OK Google, show me sustainability
It’s Tuesday, August 6, and tech companies are trying to press delete on some of their carbon footprints.
Google announced Monday that it would include recycled plastic in all of its products and ensure all its product shipments are carbon-neutral by 2020.
Google already uses up to 40 percent recycled plastics in a few of its products, such as Google Home speakers and Chromecast streaming dongles. But the company says it intends to incorporate more sustainable choices, such as swapping out polyester fabric made with virgin plastics for the reused stuff, into all of its hardware offerings. Google also launched a recycling program — currently only limited to the U.S. — that allows consumers to send back Google devices that are no longer being used in an effort to reduce electronic waste.
Google is not the only tech company greening up its manufacturing choices: Apple already uses recycled plastic in several of its products. And earlier this year, Microsoft introduced a flurry of commitments to reduce its carbon footprint, including increasing its internal carbon fee. The software giant also recently announced it would partner with First Solar, an Arizona-based solar energy firm, to power new data centers with 100 percent renewable energy.
These sustainability pledges seem to be part of a broader movement among tech companies, perhaps to show consumers that they are working to reverse the environmental consequences of, well, their own products.
Fighting to protect the environment can feel like a war — and be as deadly as one. That’s according to a new study that found more people are killed defending their land or the environment every year than the combined number of U.K. and Australian soldiers deployed in war zones. In 2018 alone, at least 164 environmental activists were killed.

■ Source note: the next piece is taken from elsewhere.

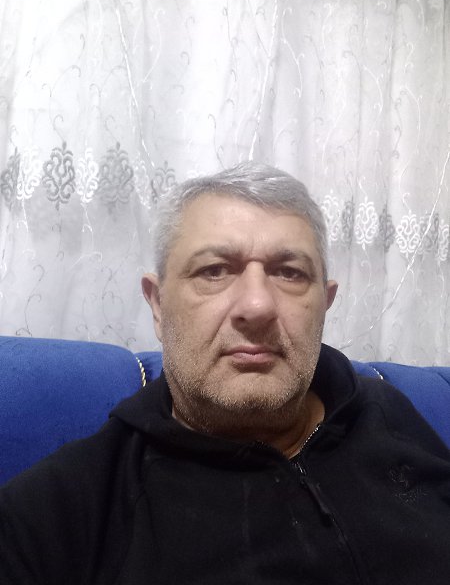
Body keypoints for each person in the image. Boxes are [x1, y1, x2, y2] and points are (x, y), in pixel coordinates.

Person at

The escalating trade war between the U.S. and China has been particularly bad for U.S. solar stocks, which plunged on Monday after four months of steady gains. China’s retaliation to Trump’s tariffs could make domestic installation more expensive and make U.S. panels less globally competitive. Solar stocks are likely to keep swinging, experts told Bloomberg.
A new report from the Center for American Progress says that the U.S. lost 24 million acres of natural land between 2001 and 2017 — roughly equivalent to the area of nine Grand Canyon National Parks. Most of that loss was due to resource extraction, housing sprawl, and agricultural development.